Saat ditemui pada Jumat (5/5) siang, Najili tengah sibuk menurunkan barang-barang penghuni indekos lain yang keluar setelah kejadian tersebut. Kondisi indekos juga tampak sepi, tidak banyak kendaraan terparkir. Sementara itu, titik jatuhnya JHJ sudah dibersihkan, tetapi sepeda motor dan barang-barang JHJ masih ada.

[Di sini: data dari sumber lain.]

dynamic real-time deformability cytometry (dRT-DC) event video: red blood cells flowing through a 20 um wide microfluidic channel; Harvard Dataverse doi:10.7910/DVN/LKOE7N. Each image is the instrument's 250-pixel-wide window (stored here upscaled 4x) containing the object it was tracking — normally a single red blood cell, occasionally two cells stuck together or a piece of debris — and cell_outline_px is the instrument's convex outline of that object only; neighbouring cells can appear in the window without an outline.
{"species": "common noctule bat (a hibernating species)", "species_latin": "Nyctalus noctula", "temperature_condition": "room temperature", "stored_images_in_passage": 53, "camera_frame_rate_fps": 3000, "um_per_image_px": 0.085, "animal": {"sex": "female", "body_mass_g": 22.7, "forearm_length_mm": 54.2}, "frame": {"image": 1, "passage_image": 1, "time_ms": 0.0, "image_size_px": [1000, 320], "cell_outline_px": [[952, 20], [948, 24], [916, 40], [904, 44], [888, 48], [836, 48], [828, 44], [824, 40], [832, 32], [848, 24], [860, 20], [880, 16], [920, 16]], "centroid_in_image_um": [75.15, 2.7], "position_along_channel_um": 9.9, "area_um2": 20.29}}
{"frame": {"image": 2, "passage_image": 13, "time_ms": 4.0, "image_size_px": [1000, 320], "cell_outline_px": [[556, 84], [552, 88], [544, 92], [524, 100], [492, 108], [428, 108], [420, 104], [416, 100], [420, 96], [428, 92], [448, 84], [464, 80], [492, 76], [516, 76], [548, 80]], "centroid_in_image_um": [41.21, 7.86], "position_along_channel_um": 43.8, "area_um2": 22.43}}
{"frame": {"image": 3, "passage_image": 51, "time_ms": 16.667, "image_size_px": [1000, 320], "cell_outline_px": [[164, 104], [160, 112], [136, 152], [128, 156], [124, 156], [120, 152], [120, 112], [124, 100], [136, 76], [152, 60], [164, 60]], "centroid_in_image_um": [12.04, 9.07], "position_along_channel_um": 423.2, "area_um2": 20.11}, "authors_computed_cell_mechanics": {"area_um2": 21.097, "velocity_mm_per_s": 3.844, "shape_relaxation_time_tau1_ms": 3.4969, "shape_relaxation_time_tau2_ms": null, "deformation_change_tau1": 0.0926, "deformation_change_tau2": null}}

Najili juga menyebutkan, ada bekas muntahan di kasur JHJ. Dia berharap dari sampel muntahan dan beberapa barang bukti yang disita, kepolisian bisa menelusuri penyebab kematian JHJ agar memberikan ketenangan bagi penyewa indekos lain. ”Dari HP-nya itu bisa dicek nanti oleh polisi ada masalah apa karena yang kami tahu dia tidak ada masalah. Semoga bisa terungkap, ini sudah lumayan ada beberapa yang mendadak keluar dari kos,” ucapnya.
Kepala Unit Reserse Kriminal Kepolisian Sektor Tanjung Duren Inspektur Satu Tri Baskoro Bintang mengatakan, hingga saat ini penyebab kematian JHJ masih diselidiki. Setelah diperiksa, tidak ada obat-obatan ataupun pesan yang mencurigakan di dalam kamar JHJ.
”Keluarga menolak korban diotopsi. Penyebab kematian sampai saat ini penyidik masih mendalami dalam pemeriksaan saksi-saksi. Hasil sementara dari penyelidikan kamera pengawas di lapangan tidak ada dugaan terkait dengan kekerasan ataupun dugaan tindak pidana terhadap korban,” kata Tri.
Sementara itu, pria berinisial S (43) ditemukan tak bernyawa di rumahnya di Jalan Pilar Mas Utama, Kedoya Selatan, Kebon Jeruk, Jakarta Barat. Berdasarkan keterangan dua saksi, S sempat mengeluh terlilit utang, lalu hilang kontak selama dua hari. Diperkirakan S sudah meninggal dunia selama dua hari dengan melukai tangannya sendiri.
Di Jakarta Timur, tepatnya di Kelurahan Pisangan Timur, Kecamatan Pulo Gadung, ditemukan pria berinisial D yang gantung diri. Sejumlah saksi menyebutkan, D mengidap sakit asam lambung yang tak kunjung sembuh. Meski begitu, D tetap menampilkan sosok yang sehat dan ramah ketika bersosialisasi dengan tetangga.
Nova menegaskan, seseorang yang jiwanya terganggu dan tidak ada orang yang membantu jangan mengakhiri hidup. Lebih baik segera melakukan konseling sedini mungkin dengan dokter jiwa. Sebab, masyarakat, termasuk di perkotaan, tidak sendirian. Konseling bisa mengobati dan meringankan kesehatan jiwa.